:: DATA IN THIS EXERCISE ::
- Opening Delimiter -
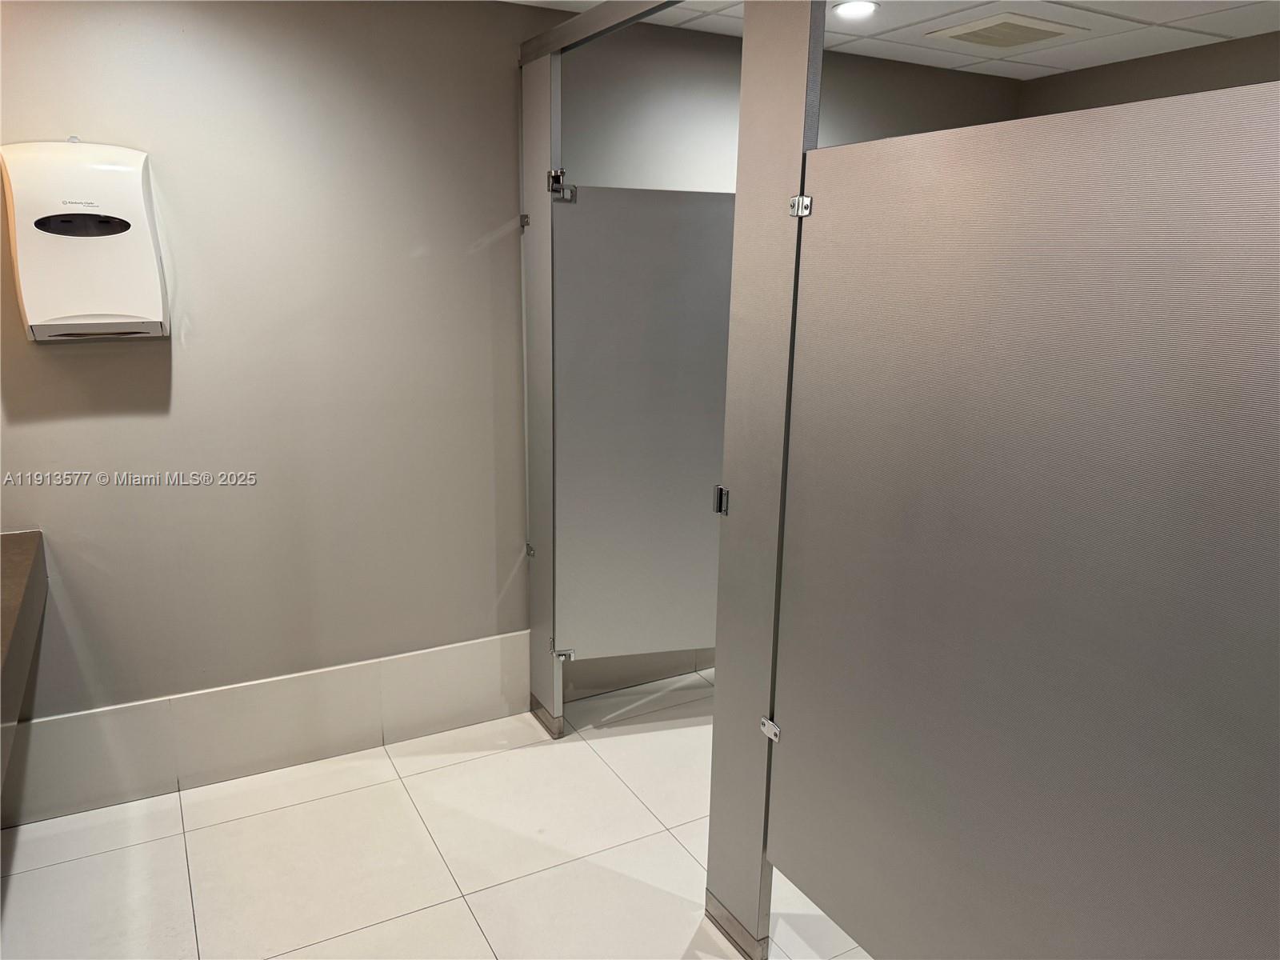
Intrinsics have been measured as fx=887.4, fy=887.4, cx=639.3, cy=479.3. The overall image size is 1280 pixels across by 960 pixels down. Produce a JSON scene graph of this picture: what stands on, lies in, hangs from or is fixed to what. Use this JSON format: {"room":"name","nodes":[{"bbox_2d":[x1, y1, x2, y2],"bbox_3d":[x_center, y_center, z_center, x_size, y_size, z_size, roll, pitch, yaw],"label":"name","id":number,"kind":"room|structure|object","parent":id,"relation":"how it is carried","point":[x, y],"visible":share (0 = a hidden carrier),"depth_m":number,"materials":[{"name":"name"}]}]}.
{"room":"bathroom","nodes":[
{"label":"bathroom","id":0,"kind":"room"},
{"bbox_2d":[0,0,555,818],"bbox_3d":[-0.549,-0.327,3.059,5.598,2.452,0.157,-7,16,-28],"label":"left wall","id":1,"kind":"structure","parent":0,"point":[181,391],"depth_m":2.73,"materials":[{"name":"grey paint"}]},
{"bbox_2d":[0,527,46,810],"bbox_3d":[-1.713,0.559,1.736,0.872,0.471,1.533,-7,16,-28],"label":"counter","id":2,"kind":"object","parent":1,"relation":"attached to","point":[22,550],"visible":0.99,"depth_m":2.06,"materials":[{"name":"brown"}]},
{"bbox_2d":[0,137,169,342],"bbox_3d":[-1.466,-0.626,2.351,0.349,0.527,0.146,-7,16,-28],"label":"paper towel dispenser","id":3,"kind":"object","parent":1,"relation":"attached to","point":[142,157],"visible":0.99,"depth_m":2.30,"materials":[{"name":"white plastic"}]},
{"bbox_2d":[1,628,537,826],"bbox_3d":[-1.449,0.835,2.791,2.386,0.277,0.017,-7,16,-28],"label":"baseboard","id":4,"kind":"structure","parent":1,"relation":"attached to","point":[420,657],"depth_m":2.89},
{"bbox_2d":[0,671,871,959],"bbox_3d":[0.346,1.382,1.530,6.096,0.100,4.335,-7,16,-28],"label":"floor","id":5,"kind":"structure","parent":0,"point":[457,770],"depth_m":2.51,"materials":[{"name":"beige tile"}]},
{"bbox_2d":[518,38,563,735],"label":"pilaster","id":6,"kind":"object","parent":5,"relation":"on","point":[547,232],"visible":0.77,"depth_m":2.99,"materials":[{"name":"silver metal"}]},
{"bbox_2d":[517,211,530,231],"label":"metal bracket","id":7,"kind":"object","parent":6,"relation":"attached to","point":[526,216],"visible":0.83,"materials":[{"name":"silver metal"}]},
{"bbox_2d":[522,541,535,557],"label":"metal bracket","id":8,"kind":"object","parent":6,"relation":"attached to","point":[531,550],"visible":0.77,"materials":[{"name":"silver metal"}]},
{"bbox_2d":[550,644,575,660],"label":"door hinge","id":9,"kind":"object","parent":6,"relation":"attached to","point":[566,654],"visible":0.87,"depth_m":3.09,"materials":[{"name":"silver metal"}]},
{"bbox_2d":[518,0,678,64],"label":"rail","id":10,"kind":"object","parent":6,"relation":"attached to","point":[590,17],"visible":0.96,"depth_m":2.56,"materials":[{"name":"silver metal"}]},
{"bbox_2d":[547,184,733,662],"bbox_3d":[0.054,-0.122,3.054,0.723,1.658,0.110,-7,16,-28],"label":"door","id":11,"kind":"structure","parent":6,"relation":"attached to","point":[695,633],"depth_m":3.00,"materials":[{"name":"grey metal"}]},
{"bbox_2d":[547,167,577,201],"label":"door hinge","id":12,"kind":"object","parent":11,"relation":"attached to","point":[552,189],"visible":0.9,"depth_m":2.71,"materials":[{"name":"silver metal"}]},
{"bbox_2d":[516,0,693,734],"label":"toilet stall","id":13,"kind":"object","parent":5,"relation":"on","point":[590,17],"visible":0.83,"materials":[{"name":"silver metal"}]},
{"bbox_2d":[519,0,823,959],"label":"partition","id":14,"kind":"object","parent":5,"relation":"on","point":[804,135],"visible":0.82,"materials":[{"name":"metal"}]},
{"bbox_2d":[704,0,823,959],"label":"pilaster","id":15,"kind":"object","parent":5,"relation":"on","point":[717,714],"visible":0.85,"depth_m":1.95,"materials":[{"name":"metal"}]},
{"bbox_2d":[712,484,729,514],"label":"latch","id":16,"kind":"object","parent":15,"relation":"attached to","point":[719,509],"visible":0.54,"depth_m":2.08,"materials":[{"name":"silver metal"}]},
{"bbox_2d":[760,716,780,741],"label":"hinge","id":17,"kind":"object","parent":15,"relation":"attached to","point":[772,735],"visible":0.83,"depth_m":2.02,"materials":[{"name":"silver metal"}]},
{"bbox_2d":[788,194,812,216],"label":"metal bracket","id":18,"kind":"object","parent":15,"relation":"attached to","point":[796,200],"visible":0.92,"depth_m":1.78,"materials":[{"name":"silver metal"}]},
{"bbox_2d":[769,72,1279,959],"bbox_3d":[0.609,0.324,1.475,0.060,1.727,1.196,-7,16,-28],"label":"partition panel","id":19,"kind":"object","parent":15,"relation":"attached to","point":[1202,154],"visible":1,"depth_m":1.38,"materials":[{"name":"grey"}]},
{"bbox_2d":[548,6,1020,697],"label":"back wall","id":20,"kind":"structure","parent":0,"point":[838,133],"depth_m":3.17,"materials":[{"name":"grey paint"}]},
{"bbox_2d":[557,644,711,702],"bbox_3d":[0.536,0.636,3.819,2.159,0.255,0.017,-7,16,-28],"label":"baseboard","id":21,"kind":"structure","parent":20,"relation":"attached to","point":[621,678],"depth_m":3.53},
{"bbox_2d":[504,0,1279,79],"bbox_3d":[0.395,-1.106,1.036,5.705,0.105,4.284,-7,16,-28],"label":"ceiling","id":22,"kind":"structure","parent":0,"point":[1234,30],"depth_m":3.02,"materials":[{"name":"white tile"}]},
{"bbox_2d":[832,0,879,19],"bbox_3d":[0.681,-1.489,2.807,0.151,0.010,0.151,-7,16,-28],"label":"ceiling light","id":23,"kind":"object","parent":22,"relation":"in","point":[852,9],"visible":0.98,"depth_m":2.80,"materials":[{"name":"white"}]},
{"bbox_2d":[928,12,1085,49],"bbox_3d":[1.256,-1.537,3.055,0.389,0.019,0.346,-7,16,-28],"label":"ceiling vent","id":24,"kind":"object","parent":22,"relation":"in","point":[1026,38],"visible":0.99,"depth_m":3.02,"materials":[{"name":"metal"}]},
{"bbox_2d":[1018,32,1279,115],"bbox_3d":[2.598,-0.231,2.697,0.132,2.383,3.499,-7,16,-28],"label":"right wall","id":25,"kind":"structure","parent":0,"point":[1119,87],"depth_m":3.42,"materials":[{"name":"paint"}]}
]}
- Closing Delimiter -
:: WORK ITEM ::
An exact copy of every entry above is needed, with the pictures left out.

:: TASK RESPONSE ::
Intrinsics have been measured as fx=887.4, fy=887.4, cx=639.3, cy=479.3. The overall image size is 1280 pixels across by 960 pixels down. Produce a JSON scene graph of this picture: what stands on, lies in, hangs from or is fixed to what. Use this JSON format: {"room":"name","nodes":[{"bbox_2d":[x1, y1, x2, y2],"bbox_3d":[x_center, y_center, z_center, x_size, y_size, z_size, roll, pitch, yaw],"label":"name","id":number,"kind":"room|structure|object","parent":id,"relation":"how it is carried","point":[x, y],"visible":share (0 = a hidden carrier),"depth_m":number,"materials":[{"name":"name"}]}]}.
{"room":"bathroom","nodes":[
{"label":"bathroom","id":0,"kind":"room"},
{"bbox_2d":[0,0,555,818],"bbox_3d":[-0.549,-0.327,3.059,5.598,2.452,0.157,-7,16,-28],"label":"left wall","id":1,"kind":"structure","parent":0,"point":[181,391],"depth_m":2.73,"materials":[{"name":"grey paint"}]},
{"bbox_2d":[0,527,46,810],"bbox_3d":[-1.713,0.559,1.736,0.872,0.471,1.533,-7,16,-28],"label":"counter","id":2,"kind":"object","parent":1,"relation":"attached to","point":[22,550],"visible":0.99,"depth_m":2.06,"materials":[{"name":"brown"}]},
{"bbox_2d":[0,137,169,342],"bbox_3d":[-1.466,-0.626,2.351,0.349,0.527,0.146,-7,16,-28],"label":"paper towel dispenser","id":3,"kind":"object","parent":1,"relation":"attached to","point":[142,157],"visible":0.99,"depth_m":2.30,"materials":[{"name":"white plastic"}]},
{"bbox_2d":[1,628,537,826],"bbox_3d":[-1.449,0.835,2.791,2.386,0.277,0.017,-7,16,-28],"label":"baseboard","id":4,"kind":"structure","parent":1,"relation":"attached to","point":[420,657],"depth_m":2.89},
{"bbox_2d":[0,671,871,959],"bbox_3d":[0.346,1.382,1.530,6.096,0.100,4.335,-7,16,-28],"label":"floor","id":5,"kind":"structure","parent":0,"point":[457,770],"depth_m":2.51,"materials":[{"name":"beige tile"}]},
{"bbox_2d":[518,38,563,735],"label":"pilaster","id":6,"kind":"object","parent":5,"relation":"on","point":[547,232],"visible":0.77,"depth_m":2.99,"materials":[{"name":"silver metal"}]},
{"bbox_2d":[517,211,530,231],"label":"metal bracket","id":7,"kind":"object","parent":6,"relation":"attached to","point":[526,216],"visible":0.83,"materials":[{"name":"silver metal"}]},
{"bbox_2d":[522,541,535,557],"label":"metal bracket","id":8,"kind":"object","parent":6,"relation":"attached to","point":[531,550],"visible":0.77,"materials":[{"name":"silver metal"}]},
{"bbox_2d":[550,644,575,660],"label":"door hinge","id":9,"kind":"object","parent":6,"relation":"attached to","point":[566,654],"visible":0.87,"depth_m":3.09,"materials":[{"name":"silver metal"}]},
{"bbox_2d":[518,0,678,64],"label":"rail","id":10,"kind":"object","parent":6,"relation":"attached to","point":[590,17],"visible":0.96,"depth_m":2.56,"materials":[{"name":"silver metal"}]},
{"bbox_2d":[547,184,733,662],"bbox_3d":[0.054,-0.122,3.054,0.723,1.658,0.110,-7,16,-28],"label":"door","id":11,"kind":"structure","parent":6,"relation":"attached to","point":[695,633],"depth_m":3.00,"materials":[{"name":"grey metal"}]},
{"bbox_2d":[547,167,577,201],"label":"door hinge","id":12,"kind":"object","parent":11,"relation":"attached to","point":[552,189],"visible":0.9,"depth_m":2.71,"materials":[{"name":"silver metal"}]},
{"bbox_2d":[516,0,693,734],"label":"toilet stall","id":13,"kind":"object","parent":5,"relation":"on","point":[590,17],"visible":0.83,"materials":[{"name":"silver metal"}]},
{"bbox_2d":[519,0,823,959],"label":"partition","id":14,"kind":"object","parent":5,"relation":"on","point":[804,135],"visible":0.82,"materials":[{"name":"metal"}]},
{"bbox_2d":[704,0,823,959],"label":"pilaster","id":15,"kind":"object","parent":5,"relation":"on","point":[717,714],"visible":0.85,"depth_m":1.95,"materials":[{"name":"metal"}]},
{"bbox_2d":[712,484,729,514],"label":"latch","id":16,"kind":"object","parent":15,"relation":"attached to","point":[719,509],"visible":0.54,"depth_m":2.08,"materials":[{"name":"silver metal"}]},
{"bbox_2d":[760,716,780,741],"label":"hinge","id":17,"kind":"object","parent":15,"relation":"attached to","point":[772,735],"visible":0.83,"depth_m":2.02,"materials":[{"name":"silver metal"}]},
{"bbox_2d":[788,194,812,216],"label":"metal bracket","id":18,"kind":"object","parent":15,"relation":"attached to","point":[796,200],"visible":0.92,"depth_m":1.78,"materials":[{"name":"silver metal"}]},
{"bbox_2d":[769,72,1279,959],"bbox_3d":[0.609,0.324,1.475,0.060,1.727,1.196,-7,16,-28],"label":"partition panel","id":19,"kind":"object","parent":15,"relation":"attached to","point":[1202,154],"visible":1,"depth_m":1.38,"materials":[{"name":"grey"}]},
{"bbox_2d":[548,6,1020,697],"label":"back wall","id":20,"kind":"structure","parent":0,"point":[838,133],"depth_m":3.17,"materials":[{"name":"grey paint"}]},
{"bbox_2d":[557,644,711,702],"bbox_3d":[0.536,0.636,3.819,2.159,0.255,0.017,-7,16,-28],"label":"baseboard","id":21,"kind":"structure","parent":20,"relation":"attached to","point":[621,678],"depth_m":3.53},
{"bbox_2d":[504,0,1279,79],"bbox_3d":[0.395,-1.106,1.036,5.705,0.105,4.284,-7,16,-28],"label":"ceiling","id":22,"kind":"structure","parent":0,"point":[1234,30],"depth_m":3.02,"materials":[{"name":"white tile"}]},
{"bbox_2d":[832,0,879,19],"bbox_3d":[0.681,-1.489,2.807,0.151,0.010,0.151,-7,16,-28],"label":"ceiling light","id":23,"kind":"object","parent":22,"relation":"in","point":[852,9],"visible":0.98,"depth_m":2.80,"materials":[{"name":"white"}]},
{"bbox_2d":[928,12,1085,49],"bbox_3d":[1.256,-1.537,3.055,0.389,0.019,0.346,-7,16,-28],"label":"ceiling vent","id":24,"kind":"object","parent":22,"relation":"in","point":[1026,38],"visible":0.99,"depth_m":3.02,"materials":[{"name":"metal"}]},
{"bbox_2d":[1018,32,1279,115],"bbox_3d":[2.598,-0.231,2.697,0.132,2.383,3.499,-7,16,-28],"label":"right wall","id":25,"kind":"structure","parent":0,"point":[1119,87],"depth_m":3.42,"materials":[{"name":"paint"}]}
]}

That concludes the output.